Victor Espinoza, a political analyst at Colegio de la Frontera Norte think tank, said Tijuana - whose mayorship is at stake - presents a huge challenge for anyone who is elected. The influx of deportees and migrants make the city's growth chaotic, and the city's topography of mountains and canyons makes it difficult and expensive to bring roads, sewage and other infrastructure to new neighborhoods.
"It is practically impossible for any government. The demand for services is always greater that the ability to deliver them," Espinoza said.
In the 13 other states where elections are being held, the weeks leading up to Sunday's vote were marked by a spate of shootings and attacks. At least eight politicians running for local posts, or their family members, have been killed. Others have reported being kidnapped or shot at.

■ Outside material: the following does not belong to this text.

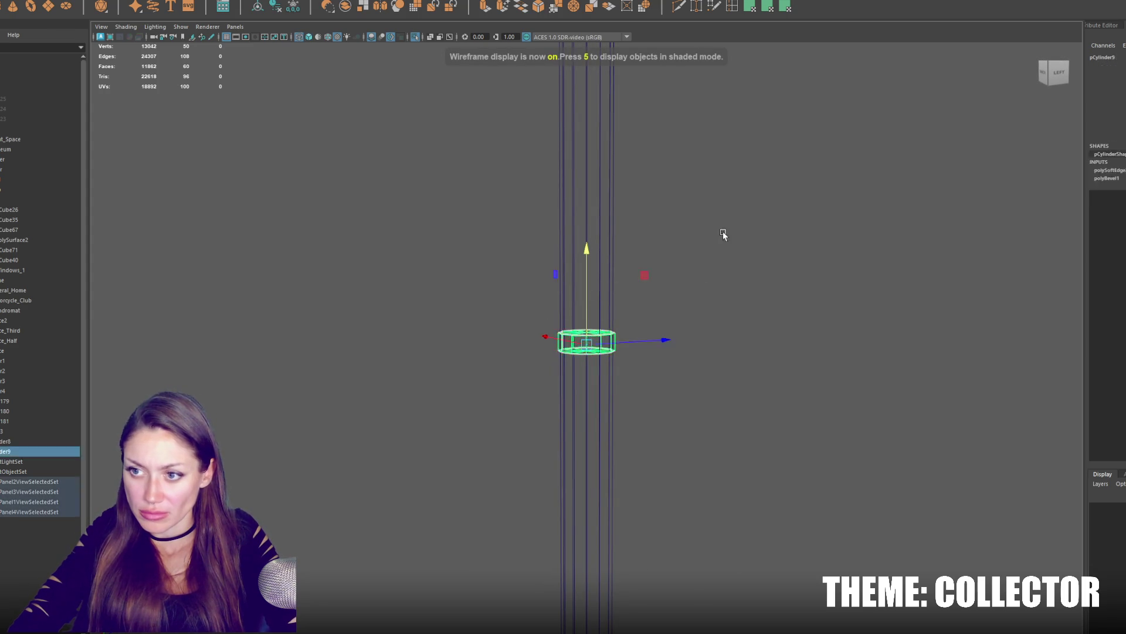
pyautogui.press('5')
# Duplicate the ring three times, spacing copies up the pipe and one at its base.
pyautogui.click(590, 345)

On Friday, just two days before the election, a ninth murder claimed the life of a campaign coordinator for the leftist Democratic Revolution Party in the northern state of Zacatecas. Aquiles Gonzalez was found stabbed to death after apparently having been kidnapped. And on Sunday, a young political activist was shot to death in the Gulf coast state of Veracruz. Camacho claimed that the youth was a PRI supporter.
The causes of most of the attacks are still uncertain. Some fear that drug gangs are asserting their power. Others fear that candidates are being targeted by their rivals. But it is clear that people are being attacked for seeking office in areas where organized crime and old-style pols rule.

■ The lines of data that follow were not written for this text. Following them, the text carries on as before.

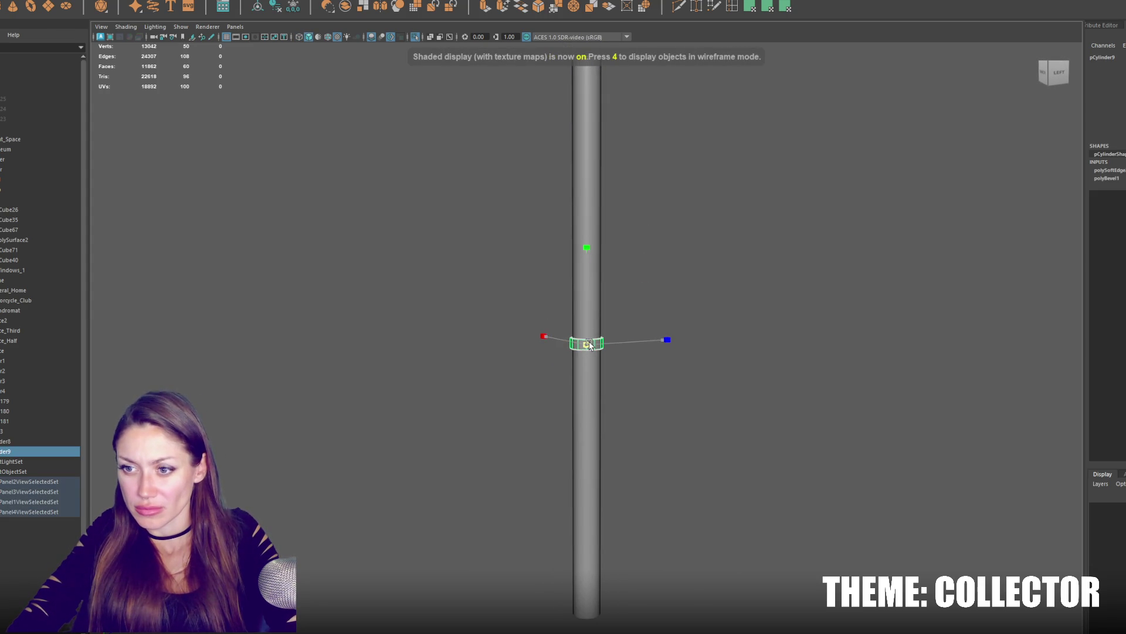
pyautogui.press('ctrl+d')
pyautogui.moveTo(597, 213); pyautogui.dragTo(596, 152)
pyautogui.scroll(-3, 587, 330)
pyautogui.click(587, 343)
pyautogui.press('ctrl+d')
pyautogui.moveTo(587, 313); pyautogui.dragTo(593, 498)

"There is starting to be violence every time there are elections, especially local elections," said Jose Antonio Crespo, a historian at the Center for Economic Research and Teaching in Mexico City. "There is more violence in local elections, because that is where the drug cartels have more influence than on a national level."
Experts have said in the past that is cheaper, less risky and more effective for the cartels to intimidate or control local government, than try to take on federal-level politicians. Since the gangs are essentially looking to retain local turf - for extortion, drug shipments and sales - intimidating local officials yields tangible results.
"Their thinking is that 'we are going to support the candidates who sympathize with us or whom we can negotiate with, and if there is a candidate who might win who won't make a deal with us, we'll tell him not to run or attack them, or even kill them,'" Crespo said.
While violence had marked some local elections in states such as Michoacan and Tamaulipas, "we had not seen it in other states, like we are see it now," said Torres-Ruiz.
There were also more traditional complaints of vote-buying, voter intimidation and attempts to prevent people from voting, especially in Oaxaca and Veracruz.